此时,陆长生体内那股原本霸道的灵气已经因为刚才的孤注一掷而消耗殆尽,只剩下一点点若有若无的残留,潜伏在丹田的最深处,瑟瑟发抖。
但就是这点残留,让柳师师那原本冰冷的指尖猛地一颤。
确信无疑。
那天晚上的人,就是他!
绝对是他!
这种本源印记根本无法造假,只有经过那种深度的灵肉接触,甚至是阴阳调和、双修导气之后,才会留下这种如同烙印般无法磨灭的痕迹。
柳师师的手在微微发抖,如果不仔细看根本发现不了。
愤怒吗?
当然愤怒。她恨不得现在就一掌拍碎这个蝼蚁的天灵盖。
羞耻吗?
更是羞耻到了极点。
她堂堂天剑宗宗主夫人,金丹期的大修士,竟然真的在神志不清之时,被一个负责扫地的练气期小杂役给给睡了!而且还跟他有了真正的“夫妻之实”!

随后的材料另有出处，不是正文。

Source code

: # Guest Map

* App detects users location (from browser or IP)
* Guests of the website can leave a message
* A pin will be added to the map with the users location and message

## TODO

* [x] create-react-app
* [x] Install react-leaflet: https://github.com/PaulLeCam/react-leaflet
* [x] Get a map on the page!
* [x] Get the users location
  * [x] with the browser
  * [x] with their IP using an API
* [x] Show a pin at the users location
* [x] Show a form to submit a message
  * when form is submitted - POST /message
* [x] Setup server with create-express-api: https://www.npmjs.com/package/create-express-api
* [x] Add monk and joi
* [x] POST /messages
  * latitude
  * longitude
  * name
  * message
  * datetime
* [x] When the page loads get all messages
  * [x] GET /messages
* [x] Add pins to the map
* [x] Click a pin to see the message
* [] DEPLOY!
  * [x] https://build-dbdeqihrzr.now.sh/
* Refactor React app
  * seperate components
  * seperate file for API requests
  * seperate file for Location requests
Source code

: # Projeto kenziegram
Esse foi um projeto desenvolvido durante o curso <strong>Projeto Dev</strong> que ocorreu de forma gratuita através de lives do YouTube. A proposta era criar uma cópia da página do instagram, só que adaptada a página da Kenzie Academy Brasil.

这要是传出去,哪怕只漏出一丁点风声,她柳师师这几百年积攒的清誉就全毁了,整个天剑宗都会沦为修真界的笑柄。
但在这滔天的愤怒和羞耻之下,她的心底深处,竟然鬼使神差地涌起了一丝说不清道不明的庆幸?
庆幸那人不是什么心怀叵测的魔道卧底,也不是什么采花大盗,更不是宗门里那些一直觊觎她位置的对头。
而只是个身家清白、知根知底、甚至看起来有点傻乎乎、为了活命不惜自残的底层弟子?
“夫人,这”
负责催动铜镜的执法长老此时凑了过来,擦了擦额头的冷汗,小心翼翼地问道,
“照妖镜虽然失灵,但这小子行迹可疑,竟然引发如此异象,要不要先把人带下去,待老夫用搜魂术严刑拷打一番?”